__Required task 1__
Format the rows further down as a numbered list with blank lines left out, starting at the first row and ending at the line that contains "state / province: Pedernales".

__Selection__
Checkout this notebook to compare WebGL and SVG scatter plots with 75,000 random data points

WebGL with 100,000 points

In [1]:
import plotly.plotly as py
import plotly.graph_objs as go

import numpy as np

N = 100000
trace = go.Scattergl(
    x = np.random.randn(N),
    y = np.random.randn(N),
    mode = 'markers',
    marker = dict(
        line = dict(
            width = 1,
            color = '#404040')
    )
)
data = [trace]
py.iplot(data, filename='WebGL100000')
Out[1]:

WebGL with 1 Million Points

In [2]:
import plotly.plotly as py
import plotly.graph_objs as go

import numpy as np

N = 1000000
trace = go.Scattergl(
    x = np.random.randn(N),
    y = np.random.randn(N),
    mode = 'markers',
    marker = dict(
        color = 'rgb(152, 0, 0)',
        line = dict(
            width = 1,
            color = 'rgb(0,0,0)')
    )
)
data = [trace]
py.iplot(data, filename='WebGLmillion')

__Required task 2__
Retype the part of the WebGL notebook above, starting at "N = 1000000" and ending at "py.iplot(data, filename='WebGLmillion')".

__Exercise material__

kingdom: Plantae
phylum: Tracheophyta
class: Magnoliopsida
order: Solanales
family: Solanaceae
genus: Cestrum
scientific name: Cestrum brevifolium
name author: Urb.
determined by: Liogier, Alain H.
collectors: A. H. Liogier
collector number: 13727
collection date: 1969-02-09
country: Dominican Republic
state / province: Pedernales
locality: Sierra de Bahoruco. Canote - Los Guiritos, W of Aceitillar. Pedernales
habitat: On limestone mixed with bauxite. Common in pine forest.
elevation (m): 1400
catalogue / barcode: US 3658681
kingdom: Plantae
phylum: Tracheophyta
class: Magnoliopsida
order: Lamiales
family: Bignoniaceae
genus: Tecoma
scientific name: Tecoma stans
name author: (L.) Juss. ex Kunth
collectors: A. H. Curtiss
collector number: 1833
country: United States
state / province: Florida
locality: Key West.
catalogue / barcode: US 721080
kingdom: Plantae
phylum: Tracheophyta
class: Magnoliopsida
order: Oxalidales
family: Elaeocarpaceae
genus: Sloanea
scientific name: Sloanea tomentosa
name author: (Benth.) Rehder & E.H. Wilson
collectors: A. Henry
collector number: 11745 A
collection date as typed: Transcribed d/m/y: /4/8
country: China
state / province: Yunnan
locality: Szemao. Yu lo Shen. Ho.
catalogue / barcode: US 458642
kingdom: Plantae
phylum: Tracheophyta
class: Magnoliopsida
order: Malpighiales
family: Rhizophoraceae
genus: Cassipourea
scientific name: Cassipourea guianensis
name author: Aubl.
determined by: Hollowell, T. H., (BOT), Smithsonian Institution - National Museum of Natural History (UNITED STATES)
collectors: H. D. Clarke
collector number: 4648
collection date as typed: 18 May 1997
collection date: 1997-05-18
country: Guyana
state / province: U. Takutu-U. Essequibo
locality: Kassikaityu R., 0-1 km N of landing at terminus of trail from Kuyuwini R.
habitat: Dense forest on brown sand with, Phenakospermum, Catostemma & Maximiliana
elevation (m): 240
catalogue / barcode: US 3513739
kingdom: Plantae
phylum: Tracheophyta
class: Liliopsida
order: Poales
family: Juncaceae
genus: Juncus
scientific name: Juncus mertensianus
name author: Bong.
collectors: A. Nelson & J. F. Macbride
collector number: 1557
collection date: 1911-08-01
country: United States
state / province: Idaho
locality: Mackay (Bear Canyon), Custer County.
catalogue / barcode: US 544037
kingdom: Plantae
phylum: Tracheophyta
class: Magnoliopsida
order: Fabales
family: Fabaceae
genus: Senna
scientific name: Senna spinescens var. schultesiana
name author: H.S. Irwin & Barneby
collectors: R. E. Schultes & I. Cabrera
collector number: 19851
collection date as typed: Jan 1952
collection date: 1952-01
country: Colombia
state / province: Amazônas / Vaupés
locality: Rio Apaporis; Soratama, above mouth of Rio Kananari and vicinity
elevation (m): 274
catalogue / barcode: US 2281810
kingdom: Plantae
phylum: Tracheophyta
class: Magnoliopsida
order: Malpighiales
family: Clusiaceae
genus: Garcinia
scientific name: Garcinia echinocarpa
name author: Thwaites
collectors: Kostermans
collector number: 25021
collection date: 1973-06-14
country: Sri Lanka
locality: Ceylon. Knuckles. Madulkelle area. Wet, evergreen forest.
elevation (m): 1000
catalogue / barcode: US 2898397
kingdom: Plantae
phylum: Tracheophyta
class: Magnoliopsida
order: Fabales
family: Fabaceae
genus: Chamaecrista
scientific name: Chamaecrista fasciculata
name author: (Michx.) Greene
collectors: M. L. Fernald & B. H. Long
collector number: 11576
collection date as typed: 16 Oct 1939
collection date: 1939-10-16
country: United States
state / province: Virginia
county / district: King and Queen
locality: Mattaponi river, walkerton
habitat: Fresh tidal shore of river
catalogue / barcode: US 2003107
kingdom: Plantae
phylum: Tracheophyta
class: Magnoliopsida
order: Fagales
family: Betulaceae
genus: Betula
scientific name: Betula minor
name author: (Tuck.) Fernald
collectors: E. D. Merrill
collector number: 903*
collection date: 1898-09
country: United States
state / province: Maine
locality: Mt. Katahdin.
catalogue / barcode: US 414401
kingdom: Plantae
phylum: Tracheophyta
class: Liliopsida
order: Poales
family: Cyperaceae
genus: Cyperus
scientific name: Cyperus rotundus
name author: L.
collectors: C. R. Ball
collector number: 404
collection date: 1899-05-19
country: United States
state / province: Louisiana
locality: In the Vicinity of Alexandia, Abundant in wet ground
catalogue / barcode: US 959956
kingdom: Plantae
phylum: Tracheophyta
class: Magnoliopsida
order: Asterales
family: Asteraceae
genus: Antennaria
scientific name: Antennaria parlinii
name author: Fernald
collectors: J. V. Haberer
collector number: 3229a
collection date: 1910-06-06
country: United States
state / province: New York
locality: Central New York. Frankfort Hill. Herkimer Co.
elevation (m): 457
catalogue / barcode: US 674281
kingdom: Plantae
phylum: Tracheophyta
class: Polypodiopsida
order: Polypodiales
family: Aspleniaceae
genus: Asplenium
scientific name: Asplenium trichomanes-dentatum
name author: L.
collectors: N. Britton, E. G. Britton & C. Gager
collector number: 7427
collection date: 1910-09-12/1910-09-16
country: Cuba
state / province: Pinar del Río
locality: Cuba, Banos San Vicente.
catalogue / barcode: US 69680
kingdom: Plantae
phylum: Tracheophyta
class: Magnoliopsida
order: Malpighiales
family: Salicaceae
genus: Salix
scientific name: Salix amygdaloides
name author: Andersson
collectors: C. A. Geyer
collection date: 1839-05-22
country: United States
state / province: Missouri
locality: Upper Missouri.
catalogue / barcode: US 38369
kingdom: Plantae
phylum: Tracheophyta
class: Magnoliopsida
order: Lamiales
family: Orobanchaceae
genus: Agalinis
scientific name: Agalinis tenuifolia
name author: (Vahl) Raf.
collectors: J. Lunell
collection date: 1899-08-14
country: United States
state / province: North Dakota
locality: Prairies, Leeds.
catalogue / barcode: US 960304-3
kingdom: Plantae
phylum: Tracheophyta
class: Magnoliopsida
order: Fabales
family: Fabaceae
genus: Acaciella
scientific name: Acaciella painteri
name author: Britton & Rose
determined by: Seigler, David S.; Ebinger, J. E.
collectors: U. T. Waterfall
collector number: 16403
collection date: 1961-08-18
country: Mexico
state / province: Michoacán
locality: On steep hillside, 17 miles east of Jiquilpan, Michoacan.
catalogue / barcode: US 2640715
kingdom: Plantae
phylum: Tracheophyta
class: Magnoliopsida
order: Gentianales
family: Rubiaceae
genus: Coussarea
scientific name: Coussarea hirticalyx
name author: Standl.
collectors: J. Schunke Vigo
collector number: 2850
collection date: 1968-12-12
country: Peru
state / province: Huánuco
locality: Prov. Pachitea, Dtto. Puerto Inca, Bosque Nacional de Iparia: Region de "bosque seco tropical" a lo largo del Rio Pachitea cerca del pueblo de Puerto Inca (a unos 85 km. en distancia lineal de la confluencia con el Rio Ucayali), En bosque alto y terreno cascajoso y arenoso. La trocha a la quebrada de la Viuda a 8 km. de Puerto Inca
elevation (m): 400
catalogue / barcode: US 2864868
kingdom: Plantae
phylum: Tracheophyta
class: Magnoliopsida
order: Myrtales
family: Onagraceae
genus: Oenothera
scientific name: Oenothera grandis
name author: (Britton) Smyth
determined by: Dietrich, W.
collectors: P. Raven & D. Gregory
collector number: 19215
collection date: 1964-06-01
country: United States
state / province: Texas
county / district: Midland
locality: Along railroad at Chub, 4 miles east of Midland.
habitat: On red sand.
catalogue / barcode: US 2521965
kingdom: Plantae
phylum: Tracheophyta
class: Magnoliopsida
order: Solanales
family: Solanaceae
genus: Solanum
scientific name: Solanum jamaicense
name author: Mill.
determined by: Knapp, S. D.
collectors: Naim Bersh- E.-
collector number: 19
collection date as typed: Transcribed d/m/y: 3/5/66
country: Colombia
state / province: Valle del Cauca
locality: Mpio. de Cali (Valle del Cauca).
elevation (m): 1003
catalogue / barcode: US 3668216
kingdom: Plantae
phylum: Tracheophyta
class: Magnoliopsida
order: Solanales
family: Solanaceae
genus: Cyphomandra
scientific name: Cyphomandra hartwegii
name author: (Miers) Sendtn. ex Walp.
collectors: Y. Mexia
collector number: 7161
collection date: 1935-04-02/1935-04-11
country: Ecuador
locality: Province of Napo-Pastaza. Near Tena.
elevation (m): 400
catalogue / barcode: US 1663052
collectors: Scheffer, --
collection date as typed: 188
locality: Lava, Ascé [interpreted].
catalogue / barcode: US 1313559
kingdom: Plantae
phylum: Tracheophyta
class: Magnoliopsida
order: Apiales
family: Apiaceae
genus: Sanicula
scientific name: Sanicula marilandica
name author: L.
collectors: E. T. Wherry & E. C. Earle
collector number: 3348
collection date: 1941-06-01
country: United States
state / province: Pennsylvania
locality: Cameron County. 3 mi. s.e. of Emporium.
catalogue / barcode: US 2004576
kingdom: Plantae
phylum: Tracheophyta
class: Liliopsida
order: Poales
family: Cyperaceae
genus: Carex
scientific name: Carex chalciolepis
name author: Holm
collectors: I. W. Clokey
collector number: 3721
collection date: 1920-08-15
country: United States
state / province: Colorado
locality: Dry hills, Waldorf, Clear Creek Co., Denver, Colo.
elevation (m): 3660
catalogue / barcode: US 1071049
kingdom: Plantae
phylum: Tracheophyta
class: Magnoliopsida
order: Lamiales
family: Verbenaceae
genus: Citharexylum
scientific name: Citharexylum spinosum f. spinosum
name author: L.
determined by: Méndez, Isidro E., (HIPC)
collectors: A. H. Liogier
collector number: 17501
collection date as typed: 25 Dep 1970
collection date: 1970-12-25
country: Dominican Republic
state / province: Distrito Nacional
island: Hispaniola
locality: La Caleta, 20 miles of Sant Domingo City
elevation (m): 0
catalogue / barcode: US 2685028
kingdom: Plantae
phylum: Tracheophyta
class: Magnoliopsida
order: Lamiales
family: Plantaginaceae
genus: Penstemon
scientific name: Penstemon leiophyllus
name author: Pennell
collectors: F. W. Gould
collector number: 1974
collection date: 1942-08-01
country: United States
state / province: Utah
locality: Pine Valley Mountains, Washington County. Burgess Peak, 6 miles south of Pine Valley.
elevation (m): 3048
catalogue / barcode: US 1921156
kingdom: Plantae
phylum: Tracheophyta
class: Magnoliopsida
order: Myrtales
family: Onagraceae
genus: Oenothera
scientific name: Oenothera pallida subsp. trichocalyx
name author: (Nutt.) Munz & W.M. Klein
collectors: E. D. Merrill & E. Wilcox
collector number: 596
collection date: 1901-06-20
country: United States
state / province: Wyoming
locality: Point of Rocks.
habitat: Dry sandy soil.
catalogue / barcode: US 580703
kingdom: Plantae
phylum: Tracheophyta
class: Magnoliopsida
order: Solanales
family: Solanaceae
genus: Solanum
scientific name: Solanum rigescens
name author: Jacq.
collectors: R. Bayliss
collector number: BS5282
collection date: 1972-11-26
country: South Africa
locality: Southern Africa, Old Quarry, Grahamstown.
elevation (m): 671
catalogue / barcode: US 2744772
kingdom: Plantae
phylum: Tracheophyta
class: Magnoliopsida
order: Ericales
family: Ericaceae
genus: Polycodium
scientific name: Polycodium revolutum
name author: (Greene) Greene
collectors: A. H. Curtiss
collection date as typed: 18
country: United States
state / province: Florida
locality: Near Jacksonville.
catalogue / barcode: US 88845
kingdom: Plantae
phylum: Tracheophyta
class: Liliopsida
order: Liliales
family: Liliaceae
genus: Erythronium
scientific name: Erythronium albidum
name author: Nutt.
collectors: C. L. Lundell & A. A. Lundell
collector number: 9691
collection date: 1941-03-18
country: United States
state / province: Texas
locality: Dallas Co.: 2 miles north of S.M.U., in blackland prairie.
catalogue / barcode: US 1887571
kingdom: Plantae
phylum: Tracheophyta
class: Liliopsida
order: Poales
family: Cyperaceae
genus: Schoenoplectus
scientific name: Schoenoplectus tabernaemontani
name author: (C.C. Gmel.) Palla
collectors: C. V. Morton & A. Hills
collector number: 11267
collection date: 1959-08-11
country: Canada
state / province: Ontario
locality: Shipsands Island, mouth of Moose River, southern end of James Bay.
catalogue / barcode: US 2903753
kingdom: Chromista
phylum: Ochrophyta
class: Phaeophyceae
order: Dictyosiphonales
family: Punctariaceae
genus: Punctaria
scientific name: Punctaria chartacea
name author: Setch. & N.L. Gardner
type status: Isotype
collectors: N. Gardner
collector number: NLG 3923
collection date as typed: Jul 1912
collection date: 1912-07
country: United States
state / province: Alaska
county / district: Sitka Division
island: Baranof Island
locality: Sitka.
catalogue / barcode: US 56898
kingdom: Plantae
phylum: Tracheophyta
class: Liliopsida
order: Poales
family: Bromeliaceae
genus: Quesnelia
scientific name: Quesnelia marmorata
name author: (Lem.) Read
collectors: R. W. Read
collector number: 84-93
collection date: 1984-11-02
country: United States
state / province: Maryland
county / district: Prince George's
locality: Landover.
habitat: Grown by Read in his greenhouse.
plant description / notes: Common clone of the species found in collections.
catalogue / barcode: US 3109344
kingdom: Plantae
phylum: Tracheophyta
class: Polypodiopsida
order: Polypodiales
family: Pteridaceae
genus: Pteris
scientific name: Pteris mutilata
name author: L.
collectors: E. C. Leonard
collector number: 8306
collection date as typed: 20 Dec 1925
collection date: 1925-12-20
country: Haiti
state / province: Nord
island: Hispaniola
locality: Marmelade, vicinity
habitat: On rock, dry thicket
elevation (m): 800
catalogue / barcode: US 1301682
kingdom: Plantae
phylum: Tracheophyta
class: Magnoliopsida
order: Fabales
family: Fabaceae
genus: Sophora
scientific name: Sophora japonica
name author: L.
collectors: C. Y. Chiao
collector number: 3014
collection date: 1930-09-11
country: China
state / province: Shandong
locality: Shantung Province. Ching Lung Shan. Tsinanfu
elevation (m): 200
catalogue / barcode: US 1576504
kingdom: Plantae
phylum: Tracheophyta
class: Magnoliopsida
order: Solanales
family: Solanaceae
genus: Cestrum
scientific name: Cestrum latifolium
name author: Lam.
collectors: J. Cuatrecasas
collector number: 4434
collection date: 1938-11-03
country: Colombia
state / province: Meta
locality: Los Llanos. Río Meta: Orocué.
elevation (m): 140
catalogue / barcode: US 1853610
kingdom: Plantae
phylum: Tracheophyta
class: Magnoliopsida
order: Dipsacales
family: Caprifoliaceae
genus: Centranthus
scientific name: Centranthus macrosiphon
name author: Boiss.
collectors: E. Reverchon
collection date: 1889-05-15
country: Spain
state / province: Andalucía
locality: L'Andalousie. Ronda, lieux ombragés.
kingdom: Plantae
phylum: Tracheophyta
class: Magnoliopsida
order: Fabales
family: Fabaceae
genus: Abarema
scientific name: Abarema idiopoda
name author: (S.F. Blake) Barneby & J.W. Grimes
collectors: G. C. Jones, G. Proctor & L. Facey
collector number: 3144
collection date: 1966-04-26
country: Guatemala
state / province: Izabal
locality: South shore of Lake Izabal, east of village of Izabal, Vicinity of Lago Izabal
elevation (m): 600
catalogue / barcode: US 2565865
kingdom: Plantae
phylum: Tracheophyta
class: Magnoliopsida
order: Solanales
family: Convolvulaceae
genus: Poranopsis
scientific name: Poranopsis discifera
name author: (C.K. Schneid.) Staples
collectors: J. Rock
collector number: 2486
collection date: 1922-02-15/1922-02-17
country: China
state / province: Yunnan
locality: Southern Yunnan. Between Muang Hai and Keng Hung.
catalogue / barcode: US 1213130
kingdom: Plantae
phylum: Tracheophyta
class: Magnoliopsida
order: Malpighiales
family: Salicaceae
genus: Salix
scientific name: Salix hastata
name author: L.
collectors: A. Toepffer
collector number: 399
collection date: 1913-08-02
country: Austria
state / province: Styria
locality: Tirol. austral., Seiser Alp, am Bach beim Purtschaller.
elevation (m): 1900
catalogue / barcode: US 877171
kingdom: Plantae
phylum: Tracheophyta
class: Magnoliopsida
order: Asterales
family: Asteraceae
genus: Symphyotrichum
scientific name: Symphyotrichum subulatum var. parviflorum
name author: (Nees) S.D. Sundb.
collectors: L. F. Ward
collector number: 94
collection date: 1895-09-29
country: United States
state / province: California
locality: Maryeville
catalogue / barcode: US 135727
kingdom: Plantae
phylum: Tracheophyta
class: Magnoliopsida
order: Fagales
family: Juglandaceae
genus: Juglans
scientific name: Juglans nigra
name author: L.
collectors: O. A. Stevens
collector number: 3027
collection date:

__Right answer 1__
1. kingdom: Plantae
2. phylum: Tracheophyta
3. class: Magnoliopsida
4. order: Solanales
5. family: Solanaceae
6. genus: Cestrum
7. scientific name: Cestrum brevifolium
8. name author: Urb.
9. determined by: Liogier, Alain H.
10. collectors: A. H. Liogier
11. collector number: 13727
12. collection date: 1969-02-09
13. country: Dominican Republic
14. state / province: Pedernales

__Right answer 2__
N = 1000000
trace = go.Scattergl(
    x = np.random.randn(N),
    y = np.random.randn(N),
    mode = 'markers',
    marker = dict(
        color = 'rgb(152, 0, 0)',
        line = dict(
            width = 1,
            color = 'rgb(0,0,0)')
    )
)
data = [trace]
py.iplot(data, filename='WebGLmillion')